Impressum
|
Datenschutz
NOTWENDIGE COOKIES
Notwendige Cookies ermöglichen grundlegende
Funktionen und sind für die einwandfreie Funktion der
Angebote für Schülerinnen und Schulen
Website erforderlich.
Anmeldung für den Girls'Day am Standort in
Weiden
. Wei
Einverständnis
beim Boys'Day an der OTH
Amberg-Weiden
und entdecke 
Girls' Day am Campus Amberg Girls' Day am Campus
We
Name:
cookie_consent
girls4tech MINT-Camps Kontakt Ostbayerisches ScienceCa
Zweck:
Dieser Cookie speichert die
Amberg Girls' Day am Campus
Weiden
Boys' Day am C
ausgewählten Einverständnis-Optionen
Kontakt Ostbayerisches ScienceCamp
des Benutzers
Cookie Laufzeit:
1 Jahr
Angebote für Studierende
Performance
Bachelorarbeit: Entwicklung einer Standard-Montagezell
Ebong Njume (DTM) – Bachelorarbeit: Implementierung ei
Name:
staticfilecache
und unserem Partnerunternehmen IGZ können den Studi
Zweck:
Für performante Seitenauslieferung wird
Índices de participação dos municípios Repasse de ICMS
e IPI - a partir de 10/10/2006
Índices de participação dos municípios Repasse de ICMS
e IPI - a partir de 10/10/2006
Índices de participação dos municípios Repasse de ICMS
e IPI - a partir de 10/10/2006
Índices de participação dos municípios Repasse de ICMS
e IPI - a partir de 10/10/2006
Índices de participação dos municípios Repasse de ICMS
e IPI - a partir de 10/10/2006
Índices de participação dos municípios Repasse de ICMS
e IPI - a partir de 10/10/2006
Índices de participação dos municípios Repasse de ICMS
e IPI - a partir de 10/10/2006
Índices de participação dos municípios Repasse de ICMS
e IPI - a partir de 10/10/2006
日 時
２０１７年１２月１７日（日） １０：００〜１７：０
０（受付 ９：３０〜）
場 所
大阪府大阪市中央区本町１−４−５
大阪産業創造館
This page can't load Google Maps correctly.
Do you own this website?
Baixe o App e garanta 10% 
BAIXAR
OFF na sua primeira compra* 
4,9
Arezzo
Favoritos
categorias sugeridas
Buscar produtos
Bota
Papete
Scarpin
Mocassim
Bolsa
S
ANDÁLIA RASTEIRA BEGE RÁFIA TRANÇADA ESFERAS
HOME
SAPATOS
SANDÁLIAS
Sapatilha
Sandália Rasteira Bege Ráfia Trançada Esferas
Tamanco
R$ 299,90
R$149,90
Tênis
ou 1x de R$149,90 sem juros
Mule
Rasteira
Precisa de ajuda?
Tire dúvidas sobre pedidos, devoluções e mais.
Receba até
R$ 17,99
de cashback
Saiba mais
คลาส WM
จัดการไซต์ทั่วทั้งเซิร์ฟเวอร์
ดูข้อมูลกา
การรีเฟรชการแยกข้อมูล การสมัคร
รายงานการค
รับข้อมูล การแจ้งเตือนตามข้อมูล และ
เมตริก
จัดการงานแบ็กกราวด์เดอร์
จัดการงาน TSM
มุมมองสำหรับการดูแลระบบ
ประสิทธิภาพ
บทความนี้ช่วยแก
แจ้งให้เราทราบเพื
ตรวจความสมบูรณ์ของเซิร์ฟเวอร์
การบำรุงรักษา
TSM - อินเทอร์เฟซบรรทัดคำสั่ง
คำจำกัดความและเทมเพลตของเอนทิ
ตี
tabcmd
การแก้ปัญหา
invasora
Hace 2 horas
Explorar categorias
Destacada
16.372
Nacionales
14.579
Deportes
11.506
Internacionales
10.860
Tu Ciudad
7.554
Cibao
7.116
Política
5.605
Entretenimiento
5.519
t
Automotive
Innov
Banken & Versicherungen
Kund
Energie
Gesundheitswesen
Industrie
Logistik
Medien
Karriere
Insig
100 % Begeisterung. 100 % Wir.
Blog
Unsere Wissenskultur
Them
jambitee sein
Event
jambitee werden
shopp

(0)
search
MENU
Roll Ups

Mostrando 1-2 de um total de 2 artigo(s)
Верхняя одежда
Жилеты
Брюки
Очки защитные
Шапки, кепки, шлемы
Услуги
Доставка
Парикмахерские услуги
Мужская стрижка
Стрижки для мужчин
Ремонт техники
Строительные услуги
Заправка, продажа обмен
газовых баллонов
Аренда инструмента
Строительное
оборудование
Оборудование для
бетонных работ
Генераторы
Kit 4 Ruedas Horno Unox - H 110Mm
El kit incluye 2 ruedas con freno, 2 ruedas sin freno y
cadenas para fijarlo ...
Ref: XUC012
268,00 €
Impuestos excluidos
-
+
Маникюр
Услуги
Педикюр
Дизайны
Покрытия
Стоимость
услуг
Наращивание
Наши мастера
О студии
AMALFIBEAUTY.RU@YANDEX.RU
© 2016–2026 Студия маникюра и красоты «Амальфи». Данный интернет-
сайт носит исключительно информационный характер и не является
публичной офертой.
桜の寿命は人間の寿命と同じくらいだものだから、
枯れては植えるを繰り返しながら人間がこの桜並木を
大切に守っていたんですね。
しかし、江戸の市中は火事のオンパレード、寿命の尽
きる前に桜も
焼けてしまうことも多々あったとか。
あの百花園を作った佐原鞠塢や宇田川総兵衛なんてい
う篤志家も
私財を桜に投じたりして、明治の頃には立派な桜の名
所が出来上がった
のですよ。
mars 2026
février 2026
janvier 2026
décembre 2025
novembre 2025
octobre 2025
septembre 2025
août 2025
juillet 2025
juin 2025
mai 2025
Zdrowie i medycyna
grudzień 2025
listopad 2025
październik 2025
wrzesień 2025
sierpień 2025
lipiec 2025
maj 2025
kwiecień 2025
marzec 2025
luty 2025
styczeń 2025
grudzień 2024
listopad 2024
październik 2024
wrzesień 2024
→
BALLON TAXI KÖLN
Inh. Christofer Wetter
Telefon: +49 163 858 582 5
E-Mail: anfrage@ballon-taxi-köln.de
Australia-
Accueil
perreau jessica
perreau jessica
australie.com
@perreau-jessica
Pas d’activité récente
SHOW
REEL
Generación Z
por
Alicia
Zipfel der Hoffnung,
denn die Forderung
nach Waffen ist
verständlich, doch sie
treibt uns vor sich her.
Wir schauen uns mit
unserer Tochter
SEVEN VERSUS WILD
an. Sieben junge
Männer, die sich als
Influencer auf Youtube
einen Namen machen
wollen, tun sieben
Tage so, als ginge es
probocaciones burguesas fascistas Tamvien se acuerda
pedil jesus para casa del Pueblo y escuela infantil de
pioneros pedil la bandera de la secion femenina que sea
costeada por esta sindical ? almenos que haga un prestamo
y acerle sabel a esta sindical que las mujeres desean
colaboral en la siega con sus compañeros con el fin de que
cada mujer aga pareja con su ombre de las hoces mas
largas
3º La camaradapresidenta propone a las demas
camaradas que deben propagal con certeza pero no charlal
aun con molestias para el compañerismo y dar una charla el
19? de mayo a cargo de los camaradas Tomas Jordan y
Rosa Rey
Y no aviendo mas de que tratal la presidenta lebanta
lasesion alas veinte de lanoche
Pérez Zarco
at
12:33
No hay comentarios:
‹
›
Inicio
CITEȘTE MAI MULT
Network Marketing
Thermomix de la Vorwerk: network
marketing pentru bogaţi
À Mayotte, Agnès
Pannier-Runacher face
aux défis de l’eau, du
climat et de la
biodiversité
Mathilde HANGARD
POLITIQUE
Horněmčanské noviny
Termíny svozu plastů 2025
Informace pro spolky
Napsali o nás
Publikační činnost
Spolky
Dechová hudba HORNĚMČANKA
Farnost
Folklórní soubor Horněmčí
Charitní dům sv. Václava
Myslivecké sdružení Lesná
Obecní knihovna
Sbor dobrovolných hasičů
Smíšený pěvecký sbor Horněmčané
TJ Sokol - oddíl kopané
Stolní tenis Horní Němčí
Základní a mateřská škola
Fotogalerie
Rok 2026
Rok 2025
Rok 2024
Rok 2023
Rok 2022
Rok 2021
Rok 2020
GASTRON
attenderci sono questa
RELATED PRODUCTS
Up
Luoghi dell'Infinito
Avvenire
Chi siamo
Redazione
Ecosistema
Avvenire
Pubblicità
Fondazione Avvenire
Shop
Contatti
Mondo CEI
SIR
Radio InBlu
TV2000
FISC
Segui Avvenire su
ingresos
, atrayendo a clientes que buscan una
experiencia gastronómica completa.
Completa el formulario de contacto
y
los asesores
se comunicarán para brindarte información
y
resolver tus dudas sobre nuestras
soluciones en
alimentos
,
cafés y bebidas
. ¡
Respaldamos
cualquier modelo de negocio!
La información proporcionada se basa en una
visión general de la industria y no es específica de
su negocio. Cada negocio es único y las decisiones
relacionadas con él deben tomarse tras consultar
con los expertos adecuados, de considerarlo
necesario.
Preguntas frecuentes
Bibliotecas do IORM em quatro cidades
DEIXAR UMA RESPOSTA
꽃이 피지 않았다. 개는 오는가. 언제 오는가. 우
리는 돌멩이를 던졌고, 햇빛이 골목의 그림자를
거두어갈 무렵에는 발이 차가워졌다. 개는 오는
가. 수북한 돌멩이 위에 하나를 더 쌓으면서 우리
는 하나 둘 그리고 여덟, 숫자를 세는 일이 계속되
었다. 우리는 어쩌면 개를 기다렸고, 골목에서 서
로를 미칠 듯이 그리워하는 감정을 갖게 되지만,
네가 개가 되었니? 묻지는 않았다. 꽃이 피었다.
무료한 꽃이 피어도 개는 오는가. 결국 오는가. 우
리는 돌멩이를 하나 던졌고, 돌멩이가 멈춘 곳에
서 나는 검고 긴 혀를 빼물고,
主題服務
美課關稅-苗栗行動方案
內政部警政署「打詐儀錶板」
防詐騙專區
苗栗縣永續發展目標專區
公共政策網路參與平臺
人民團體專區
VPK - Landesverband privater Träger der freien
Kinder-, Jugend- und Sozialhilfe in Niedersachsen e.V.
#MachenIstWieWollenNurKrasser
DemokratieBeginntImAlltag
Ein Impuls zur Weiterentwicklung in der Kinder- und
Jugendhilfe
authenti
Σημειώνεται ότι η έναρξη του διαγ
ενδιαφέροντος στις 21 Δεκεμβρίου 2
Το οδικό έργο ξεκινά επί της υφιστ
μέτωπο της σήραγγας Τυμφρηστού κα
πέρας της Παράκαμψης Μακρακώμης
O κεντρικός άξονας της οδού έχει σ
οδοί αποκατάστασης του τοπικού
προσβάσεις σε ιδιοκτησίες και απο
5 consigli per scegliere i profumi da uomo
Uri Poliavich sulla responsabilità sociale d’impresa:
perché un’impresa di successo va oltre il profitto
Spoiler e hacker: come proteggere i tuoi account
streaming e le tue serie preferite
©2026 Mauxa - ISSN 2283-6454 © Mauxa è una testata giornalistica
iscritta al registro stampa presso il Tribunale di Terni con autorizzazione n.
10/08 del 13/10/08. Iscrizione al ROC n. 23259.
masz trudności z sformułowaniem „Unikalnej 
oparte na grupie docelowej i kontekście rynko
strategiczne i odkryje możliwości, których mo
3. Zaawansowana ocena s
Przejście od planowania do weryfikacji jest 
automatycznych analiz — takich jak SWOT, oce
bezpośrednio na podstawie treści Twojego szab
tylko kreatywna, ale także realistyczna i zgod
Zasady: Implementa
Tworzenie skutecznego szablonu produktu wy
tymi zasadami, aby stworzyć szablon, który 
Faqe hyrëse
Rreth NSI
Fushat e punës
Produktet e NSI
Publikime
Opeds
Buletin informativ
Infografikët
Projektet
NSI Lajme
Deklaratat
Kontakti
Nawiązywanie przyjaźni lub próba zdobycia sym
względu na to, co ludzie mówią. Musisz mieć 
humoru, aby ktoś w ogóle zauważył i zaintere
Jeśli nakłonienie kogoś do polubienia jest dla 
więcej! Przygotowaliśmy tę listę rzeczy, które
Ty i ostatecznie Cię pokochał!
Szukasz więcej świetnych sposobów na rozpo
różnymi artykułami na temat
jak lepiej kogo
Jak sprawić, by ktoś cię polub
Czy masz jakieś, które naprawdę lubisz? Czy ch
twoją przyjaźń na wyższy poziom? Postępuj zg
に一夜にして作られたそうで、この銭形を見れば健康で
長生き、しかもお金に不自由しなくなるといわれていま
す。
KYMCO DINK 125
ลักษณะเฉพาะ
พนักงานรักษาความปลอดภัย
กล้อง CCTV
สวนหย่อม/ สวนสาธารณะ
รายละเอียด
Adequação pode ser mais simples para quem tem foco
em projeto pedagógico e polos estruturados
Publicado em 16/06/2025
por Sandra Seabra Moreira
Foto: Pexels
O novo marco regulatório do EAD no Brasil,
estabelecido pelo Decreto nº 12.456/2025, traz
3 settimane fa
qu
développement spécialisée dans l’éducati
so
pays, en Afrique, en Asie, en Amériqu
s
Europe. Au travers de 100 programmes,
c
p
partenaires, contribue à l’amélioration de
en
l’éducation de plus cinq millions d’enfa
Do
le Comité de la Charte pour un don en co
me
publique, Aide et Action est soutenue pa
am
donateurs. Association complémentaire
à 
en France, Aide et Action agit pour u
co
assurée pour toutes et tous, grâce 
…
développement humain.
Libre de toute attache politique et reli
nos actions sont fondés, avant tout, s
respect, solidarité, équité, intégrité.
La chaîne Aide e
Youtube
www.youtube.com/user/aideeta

----------

» DIRECTIONS FOR THIS TASK
Could you copy every line from the records that mentions the word "pour"?

» SOLUTION TO THIS TASK
le Comité de la Charte pour un don en co
en France, Aide et Action agit pour u
assurée pour toutes et tous, grâce 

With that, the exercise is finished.